In a melancholy twist, I learned of all this because I stumbled upon a lawsuit filed against him, by a man who Posner had befriended after the man successfully sued his former employer as a pro se litigant. According to him, Posner had agreed to make him co-director of the abortive pro se center, and still owes him $170,000 in salary for the time he worked there, during the center’s 18 months of operation. (I suspect that whatever happened was heavily influenced by the rapid progression of the nightmarish disease that soon robbed Posner of his lucidity).

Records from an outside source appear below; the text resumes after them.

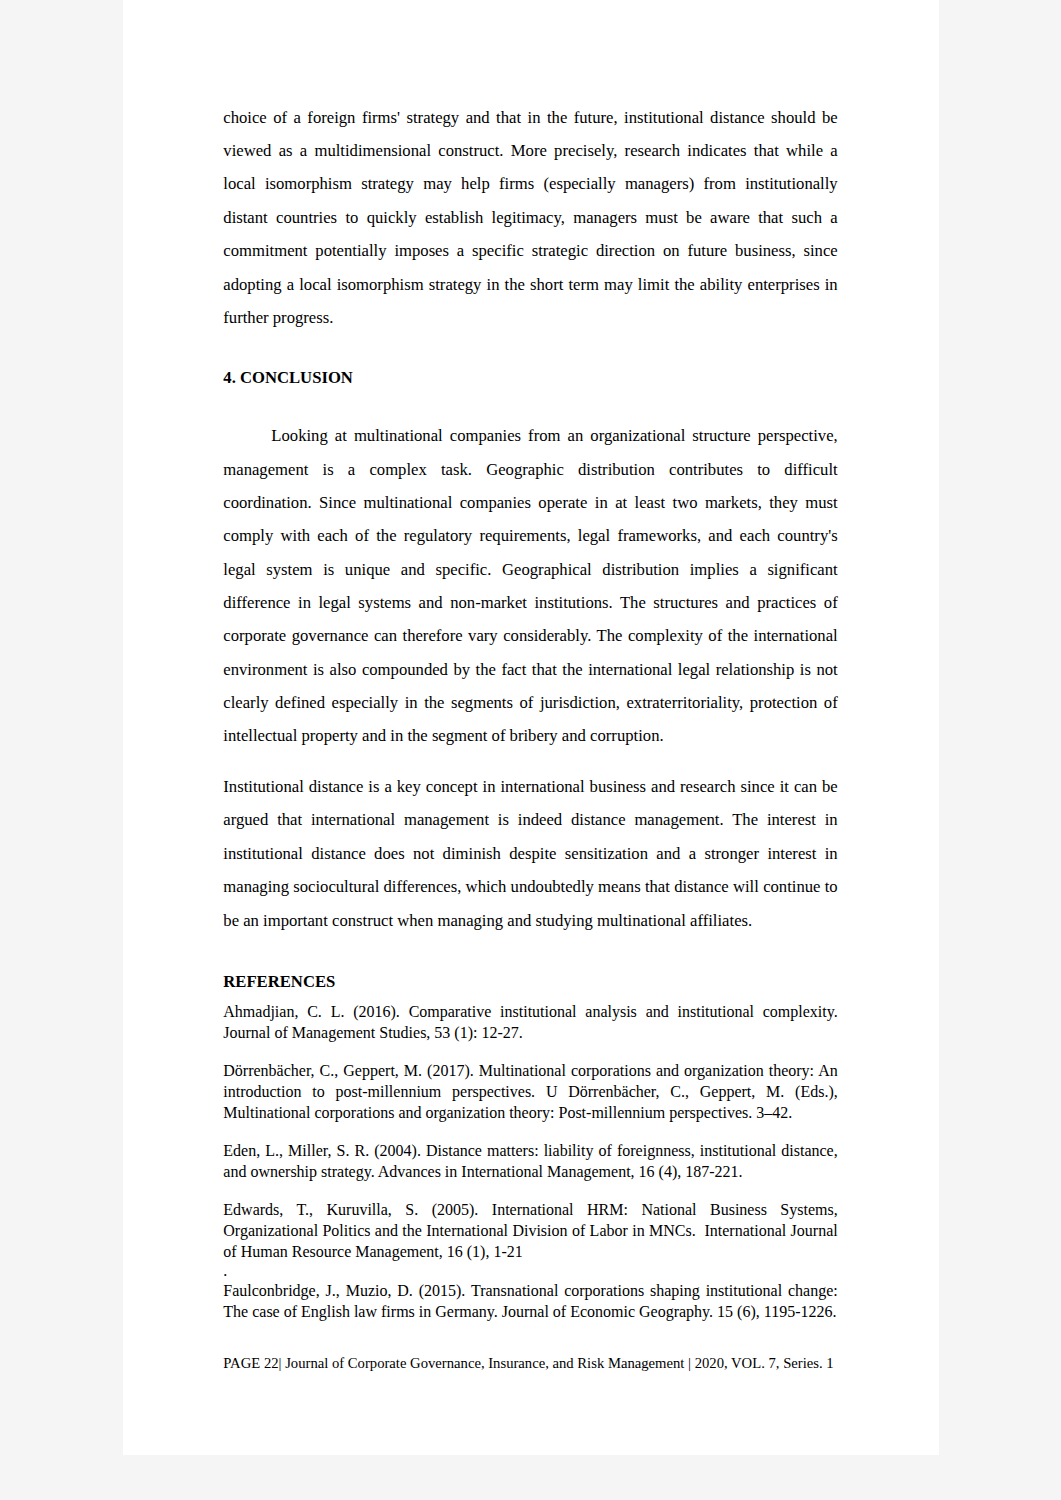choice of a foreign firms' strategy and that in the future, institutional distance should be viewed as a multidimensional construct. More precisely, research indicates that while a local isomorphism strategy may help firms (especially managers) from institutionally distant countries to quickly establish legitimacy, managers must be aware that such a commitment potentially imposes a specific strategic direction on future business, since adopting a local isomorphism strategy in the short term may limit the ability enterprises in further progress.
4. CONCLUSION
Looking at multinational companies from an organizational structure perspective, management is a complex task. Geographic distribution contributes to difficult coordination. Since multinational companies operate in at least two markets, they must comply with each of the regulatory requirements, legal frameworks, and each country's legal system is unique and specific. Geographical distribution implies a significant difference in legal systems and non-market institutions. The structures and practices of corporate governance can therefore vary considerably. The complexity of the international environment is also compounded by the fact that the international legal relationship is not clearly defined especially in the segments of jurisdiction, extraterritoriality, protection of intellectual property and in the segment of bribery and corruption.
Institutional distance is a key concept in international business and research since it can be argued that international management is indeed distance management. The interest in institutional distance does not diminish despite sensitization and a stronger interest in managing sociocultural differences, which undoubtedly means that distance will continue to be an important construct when managing and studying multinational affiliates.
REFERENCES
Ahmadjian, C. L. (2016). Comparative institutional analysis and institutional complexity. Journal of Management Studies, 53 (1): 12-27.
Dörrenbächer, C., Geppert, M. (2017). Multinational corporations and organization theory: An introduction to post-millennium perspectives. U Dörrenbächer, C., Geppert, M. (Eds.), Multinational corporations and organization theory: Post-millennium perspectives. 3–42.
Eden, L., Miller, S. R. (2004). Distance matters: liability of foreignness, institutional distance, and ownership strategy. Advances in International Management, 16 (4), 187-221.
Edwards, T., Kuruvilla, S. (2005). International HRM: National Business Systems, Organizational Politics and the International Division of Labor in MNCs. International Journal of Human Resource Management, 16 (1), 1-21
.
Faulconbridge, J., Muzio, D. (2015). Transnational corporations shaping institutional change: The case of English law firms in Germany. Journal of Economic Geography. 15 (6), 1195-1226.
PAGE 22| Journal of Corporate Governance, Insurance, and Risk Management | 2020, VOL. 7, Series. 1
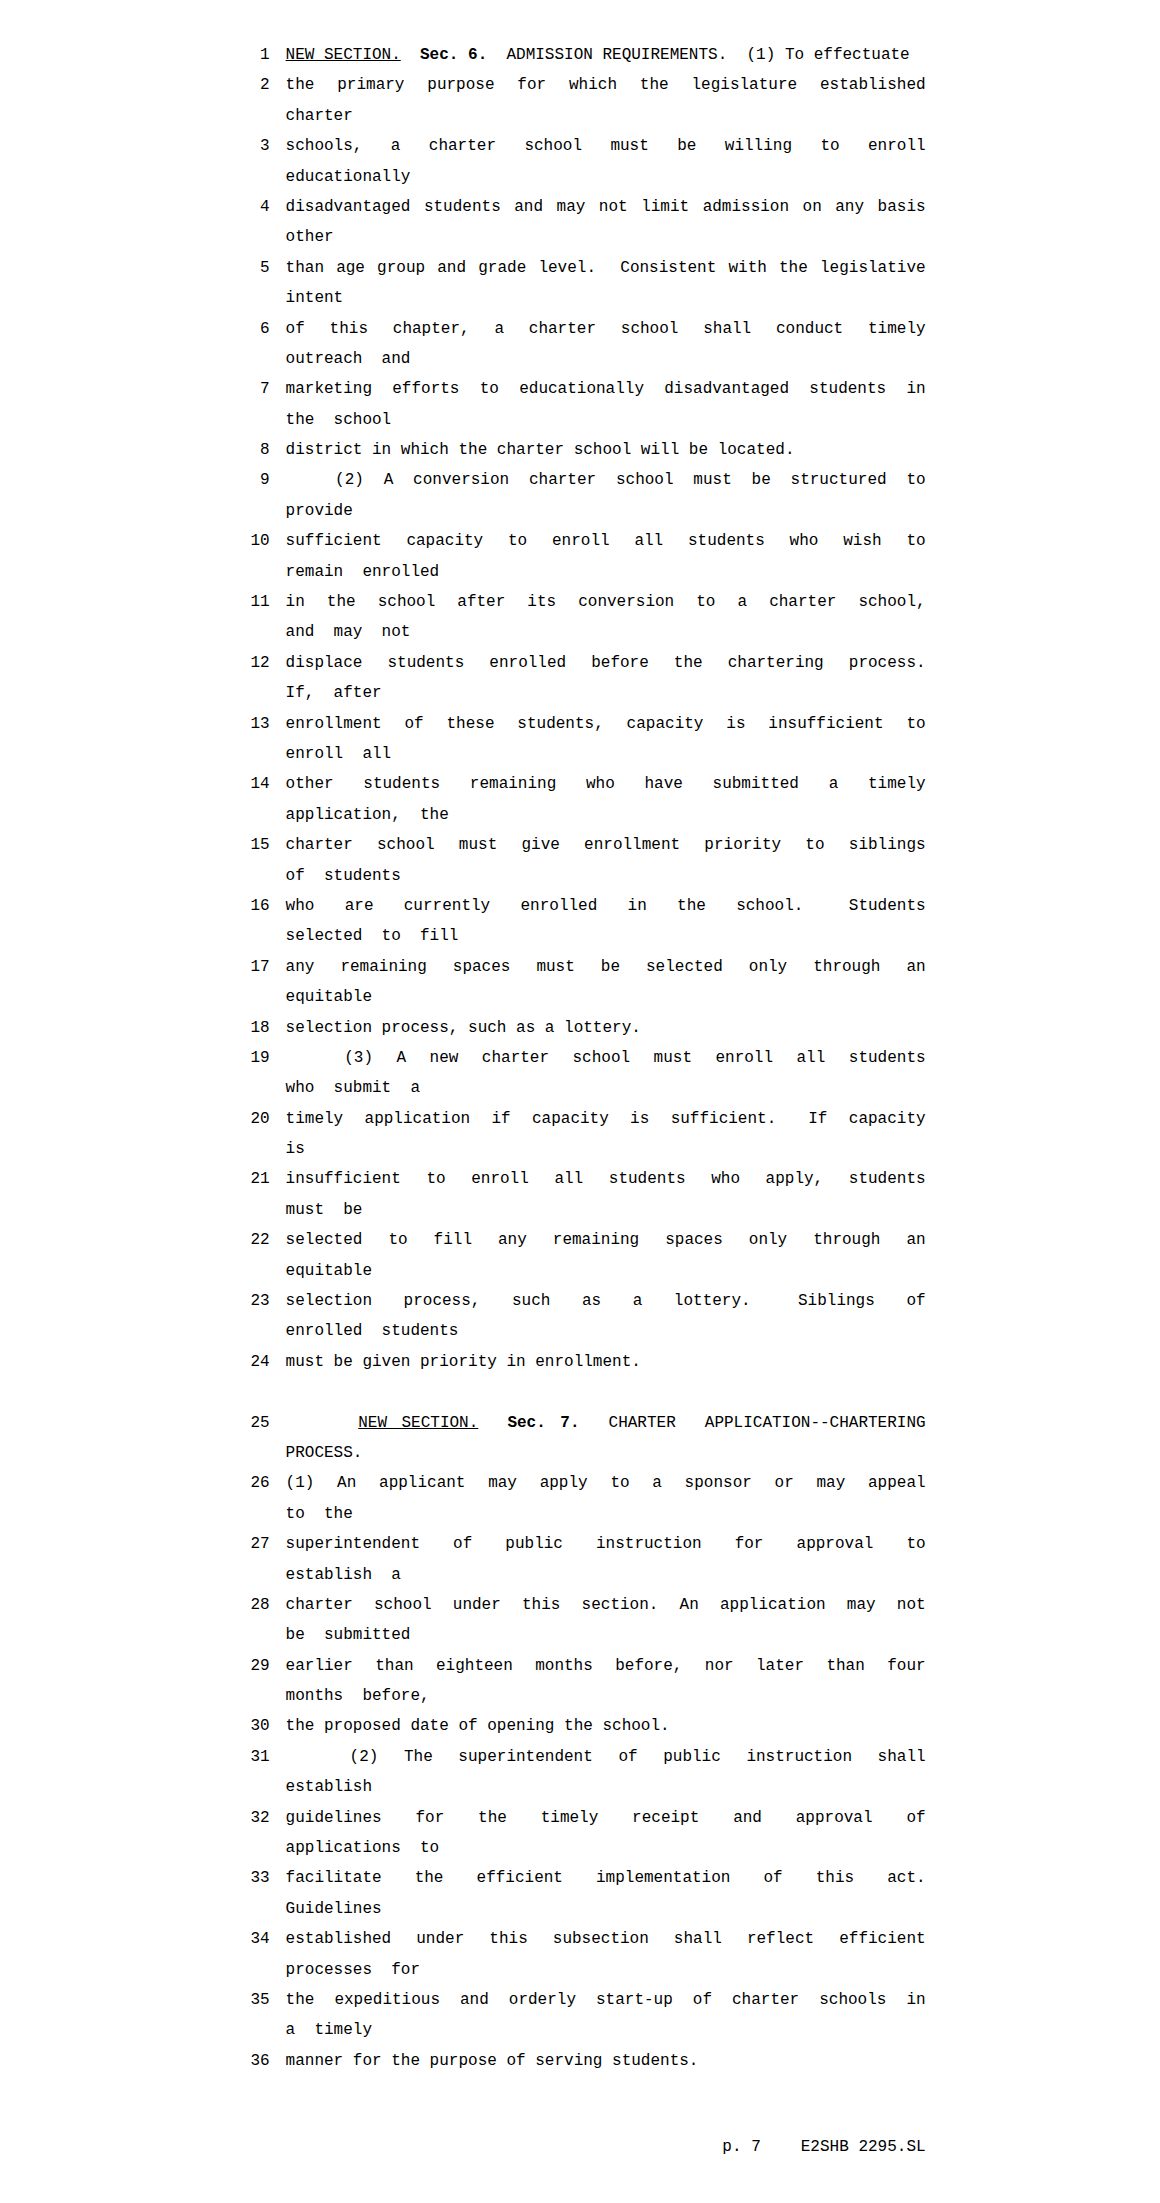NEW SECTION. Sec. 6. ADMISSION REQUIREMENTS. (1) To effectuate
the primary purpose for which the legislature established charter
schools, a charter school must be willing to enroll educationally
disadvantaged students and may not limit admission on any basis other
than age group and grade level. Consistent with the legislative intent
of this chapter, a charter school shall conduct timely outreach and
marketing efforts to educationally disadvantaged students in the school
district in which the charter school will be located.
(2) A conversion charter school must be structured to provide
sufficient capacity to enroll all students who wish to remain enrolled
in the school after its conversion to a charter school, and may not
displace students enrolled before the chartering process. If, after
enrollment of these students, capacity is insufficient to enroll all
other students remaining who have submitted a timely application, the
charter school must give enrollment priority to siblings of students
who are currently enrolled in the school. Students selected to fill
any remaining spaces must be selected only through an equitable
selection process, such as a lottery.
(3) A new charter school must enroll all students who submit a
timely application if capacity is sufficient. If capacity is
insufficient to enroll all students who apply, students must be
selected to fill any remaining spaces only through an equitable
selection process, such as a lottery. Siblings of enrolled students
must be given priority in enrollment.
NEW SECTION. Sec. 7. CHARTER APPLICATION--CHARTERING PROCESS.
(1) An applicant may apply to a sponsor or may appeal to the
superintendent of public instruction for approval to establish a
charter school under this section. An application may not be submitted
earlier than eighteen months before, nor later than four months before,
the proposed date of opening the school.
(2) The superintendent of public instruction shall establish
guidelines for the timely receipt and approval of applications to
facilitate the efficient implementation of this act. Guidelines
established under this subsection shall reflect efficient processes for
the expeditious and orderly start-up of charter schools in a timely
manner for the purpose of serving students.
p. 7 E2SHB 2295.SL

Posner is a particularly admirable figure, in that he began his career as a doctrinaire libertarian, but over time migrated to a far more nuanced politics, so that by the last decade of his productive life he had become in some respects a genuine man of the left. He was, unlike so many other academic savants, willing to actually learn things that fundamentally altered his view of the world, even many decades into a fabulously successful career. That is an extraordinarily rare thing.

On a personal note, more than a quarter century ago I sent Posner the draft manuscript of my first book. A couple of weeks later I received a several-page single-spaced typewritten critique. At that time, Posner was the chief judge of the 7th circuit, a professor at the University of Chicago Law School, and the author of on average one book and several scholarly articles per year (He is the most cited legal scholar of all time). I was, relatively speaking, nobody. But the most famous legal scholar in America, who was doing about two and a half full-time jobs, took the time to actually read my draft book manuscript and comment on it in detail, because that’s the kind of person he was, and how seriously he took his job(s).

I stumbled upon the conclusion of Posner’s life story this morning, when I was preparing to teach an extraordinary dissent he wrote more than 30 years ago, at the height of the war on drugs. I recommend it to anyone interested in either that topic or the possibilities of judging in the increasingly dysfunctional American legal system. (Posner’s dissent begins on page 1331 of the text).